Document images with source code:

Start of Block

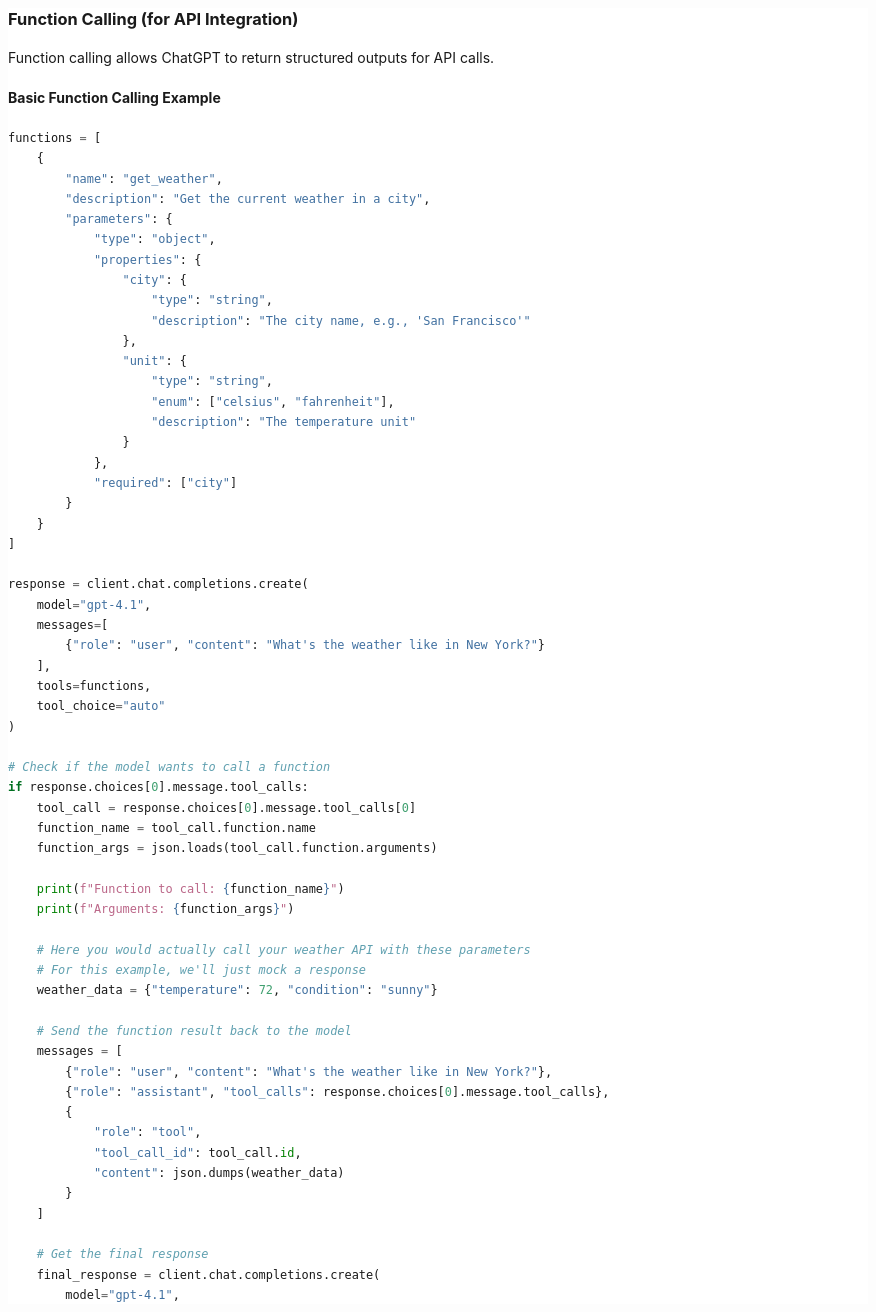 
### **Function Calling (for API Integration)**  
Function calling allows ChatGPT to return structured outputs for API calls.  

#### **Basic Function Calling Example**
```python
functions = [
    {
        "name": "get_weather",
        "description": "Get the current weather in a city",
        "parameters": {
            "type": "object",
            "properties": {
                "city": {
                    "type": "string",
                    "description": "The city name, e.g., 'San Francisco'"
                },
                "unit": {
                    "type": "string",
                    "enum": ["celsius", "fahrenheit"],
                    "description": "The temperature unit"
                }
            },
            "required": ["city"]
        }
    }
]

response = client.chat.completions.create(
    model="gpt-4.1",
    messages=[
        {"role": "user", "content": "What's the weather like in New York?"}
    ],
    tools=functions,
    tool_choice="auto"
)

# Check if the model wants to call a function
if response.choices[0].message.tool_calls:
    tool_call = response.choices[0].message.tool_calls[0]
    function_name = tool_call.function.name
    function_args = json.loads(tool_call.function.arguments)
    
    print(f"Function to call: {function_name}")
    print(f"Arguments: {function_args}")
    
    # Here you would actually call your weather API with these parameters
    # For this example, we'll just mock a response
    weather_data = {"temperature": 72, "condition": "sunny"}
    
    # Send the function result back to the model
    messages = [
        {"role": "user", "content": "What's the weather like in New York?"},
        {"role": "assistant", "tool_calls": response.choices[0].message.tool_calls},
        {
            "role": "tool",
            "tool_call_id": tool_call.id,
            "content": json.dumps(weather_data)
        }
    ]
    
    # Get the final response
    final_response = client.chat.completions.create(
        model="gpt-4.1",
```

End of Block

Copy every record exactly as it appears, apart from any pictures.

### **Function Calling (for API Integration)**  
Function calling allows ChatGPT to return structured outputs for API calls.  

#### **Basic Function Calling Example**
```python
functions = [
    {
        "name": "get_weather",
        "description": "Get the current weather in a city",
        "parameters": {
            "type": "object",
            "properties": {
                "city": {
                    "type": "string",
                    "description": "The city name, e.g., 'San Francisco'"
                },
                "unit": {
                    "type": "string",
                    "enum": ["celsius", "fahrenheit"],
                    "description": "The temperature unit"
                }
            },
            "required": ["city"]
        }
    }
]

response = client.chat.completions.create(
    model="gpt-4.1",
    messages=[
        {"role": "user", "content": "What's the weather like in New York?"}
    ],
    tools=functions,
    tool_choice="auto"
)

# Check if the model wants to call a function
if response.choices[0].message.tool_calls:
    tool_call = response.choices[0].message.tool_calls[0]
    function_name = tool_call.function.name
    function_args = json.loads(tool_call.function.arguments)
    
    print(f"Function to call: {function_name}")
    print(f"Arguments: {function_args}")
    
    # Here you would actually call your weather API with these parameters
    # For this example, we'll just mock a response
    weather_data = {"temperature": 72, "condition": "sunny"}
    
    # Send the function result back to the model
    messages = [
        {"role": "user", "content": "What's the weather like in New York?"},
        {"role": "assistant", "tool_calls": response.choices[0].message.tool_calls},
        {
            "role": "tool",
            "tool_call_id": tool_call.id,
            "content": json.dumps(weather_data)
        }
    ]
    
    # Get the final response
    final_response = client.chat.completions.create(
        model="gpt-4.1",
```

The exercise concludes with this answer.